Born in Basra to an Iraqi father and a Palestinian mother, Sama Alshaibi is based in the United States where she is Chair and Professor of Photography and Video Art at the University of Arizona, Tucson. Alshaibi holds a BA in Photography from Columbia College and an MFA in Photography, Video, and Media Arts from the University of Colorado.
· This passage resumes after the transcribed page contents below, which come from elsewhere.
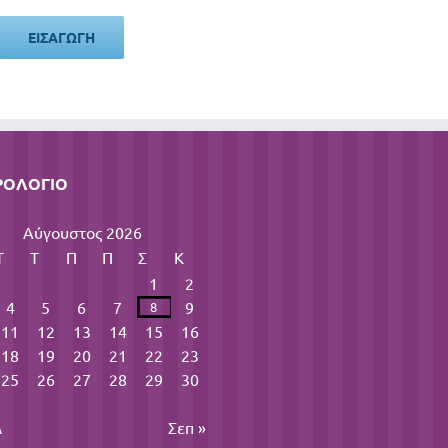
ΡΟΛΌΓΙΟ
Αύγουστος 2026
Τ
Τ
Π
Π
Σ
Κ
1
2
4
5
6
7
9
8
11
12
13
14
15
16
18
19
20
21
22
23
25
26
27
28
29
30
λ
Σεπ »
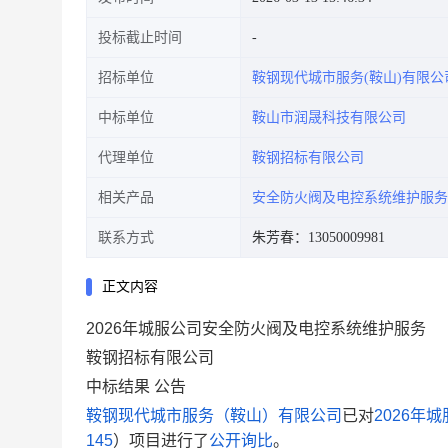
投标截止时间
招标单位
鞍钢现代城市服务(鞍山)有限公
中标单位
鞍山市润晟科技有限公司
代理单位
鞍钢招标有限公司
相关产品
安全防火阀及电控系统维护服务
联系方式
朱芳春：13050009981
正文内容
2026年城服公司安全防火阀及电控系统维护服务
鞍钢招标有限公司
中标结果
公告
鞍钢现代城市服务（鞍山）有限公司
已对
2026年
145
）
项目进行了
公开询比
。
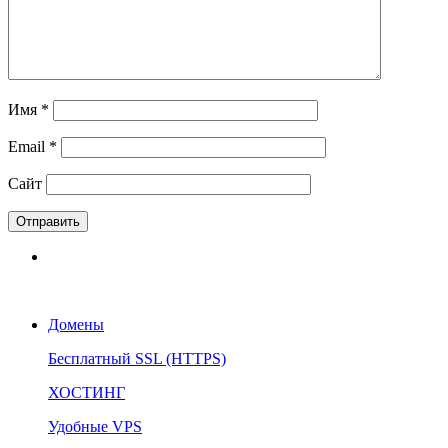
Имя
*
Email
*
Сайт
Домены
Бесплатный SSL (HTTPS)
ХОСТИНГ
Удобные VPS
She was a recipient of the Fulbright Scholar Fellowship in 2014 as part of a residency at the Palestine Museum, where she developed an educational program while conducting independent research.

 

Recently, Alshaibi has featured in solo and group exhibitions at Artpace, San Antonio, Texas (2019); Cairo International Biennale (2019); Pen + Brush, New York (2019); Ayyam Gallery, Al Quoz, Dubai (2019, 2018, 2015); Arizona Biennale, Tucson Museum of Art, Tucson, USA (2018);  American   University  Museum, Washington (2018, 2017); Beirut Spring Festival, Beirut, Lebanon (2018); Palazzo Granafei-Nervegna, Brindisi (2017);  Tuscon  Museum  of  Art,  Arizona  (2017); Johnson Museum of Art, New York (2017); Center for Curatorial Studies at Bard College, New York (2017); Marta Herford Museum, Herford (2017); Museum De Wieger, Deurne (2017); Brentwood Arts Exchange, Maryland (2017); Honolulu Biennial, Honolulu (2017, 2014); Scottsdale Museum of Contemporary Art, Arizona (2016); Desai Matta Gallery - the California Institute of Integral Studies, San Francisco (2016); FotoFest, Houston (2016, 2014); Pirineos Sur Festival, Lanuza (2015); Palais De La Culture, Constantine (2015); Ayyam Gallery, London (2015); Arab American National Museum, Dearborn (2015); the Maldives Pavilion of the Venice Biennale (2013); University of Southampton, Southampton (2013); Edge of Arabia, London (2012); HilgerBROTKunsthalle, Vienna (2012); Institut Du Monde Arabe, Paris (2012); Maraya Art Centre, Sharjah (2012); and Museum of Modern Art, New York (2012).

 

Alshaibi’s works are housed in public and private collections, including the Nadour Collection; The Museum of Fine Arts, Houston, Texas; Barjeel Art Foundation, Sharjah; Museum of Modern and Contemporary Art, Tunis; Light Work Collection, Syracuse; University of Illinois, Chicago; University of Colorado Art Museum, Boulder; The Photo Archive of the Getty Research Institute, Los Angeles; and the C.N. Gorman Museum at the University of California, Davis; The Center for Creative Photography, Arizona; Fidelity Corporate Art Collection, Massachusetts; Johnson Museum, New York.

 

In 2015, Aperture Foundation published Alshaibi’s first monograph, Sand Rushes In.